* _Study material_

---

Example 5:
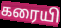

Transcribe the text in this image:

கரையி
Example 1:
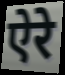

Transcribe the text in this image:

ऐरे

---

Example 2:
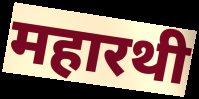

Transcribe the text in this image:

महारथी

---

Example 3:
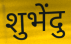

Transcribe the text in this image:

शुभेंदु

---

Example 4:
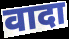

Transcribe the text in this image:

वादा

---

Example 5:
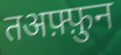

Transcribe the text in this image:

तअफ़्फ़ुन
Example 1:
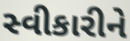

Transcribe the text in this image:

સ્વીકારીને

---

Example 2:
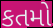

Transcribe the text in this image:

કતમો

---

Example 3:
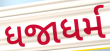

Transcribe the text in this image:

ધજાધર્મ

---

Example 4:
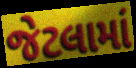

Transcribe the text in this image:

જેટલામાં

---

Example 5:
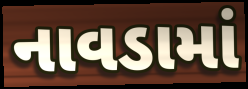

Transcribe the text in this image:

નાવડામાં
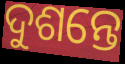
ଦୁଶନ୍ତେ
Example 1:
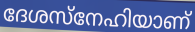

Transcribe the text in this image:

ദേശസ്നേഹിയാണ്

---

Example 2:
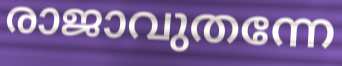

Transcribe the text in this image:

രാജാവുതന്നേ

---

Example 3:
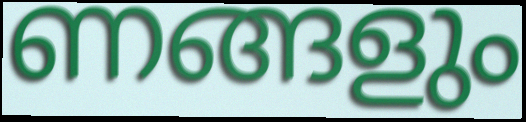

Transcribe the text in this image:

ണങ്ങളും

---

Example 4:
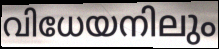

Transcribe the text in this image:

* _Assignment_
Would you restate the records above word for word and exclude the pictures?

* _Written response_
---

Example 5:

Transcribe the text in this image:

கரையி
Example 1:

Transcribe the text in this image:

ऐरे

---

Example 2:

Transcribe the text in this image:

महारथी

---

Example 3:

Transcribe the text in this image:

शुभेंदु

---

Example 4:

Transcribe the text in this image:

वादा

---

Example 5:

Transcribe the text in this image:

तअफ़्फ़ुन
Example 1:

Transcribe the text in this image:

સ્વીકારીને

---

Example 2:

Transcribe the text in this image:

કતમો

---

Example 3:

Transcribe the text in this image:

ધજાધર્મ

---

Example 4:

Transcribe the text in this image:

જેટલામાં

---

Example 5:

Transcribe the text in this image:

નાવડામાં
ଦୁଶନ୍ତେ
Example 1:

Transcribe the text in this image:

ദേശസ്നേഹിയാണ്

---

Example 2:

Transcribe the text in this image:

രാജാവുതന്നേ

---

Example 3:

Transcribe the text in this image:

ണങ്ങളും

---

Example 4:

Transcribe the text in this image:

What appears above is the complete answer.